### What the task requires:
Your task is to give the entries back exactly, leaving nothing out.

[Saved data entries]

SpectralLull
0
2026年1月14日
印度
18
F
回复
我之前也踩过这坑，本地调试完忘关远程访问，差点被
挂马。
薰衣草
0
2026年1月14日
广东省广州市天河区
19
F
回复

### Exercise response:
SpectralLull
0
2026年1月14日
印度
18
F
回复
我之前也踩过这坑，本地调试完忘关远程访问，差点被
挂马。
薰衣草
0
2026年1月14日
广东省广州市天河区
19
F
回复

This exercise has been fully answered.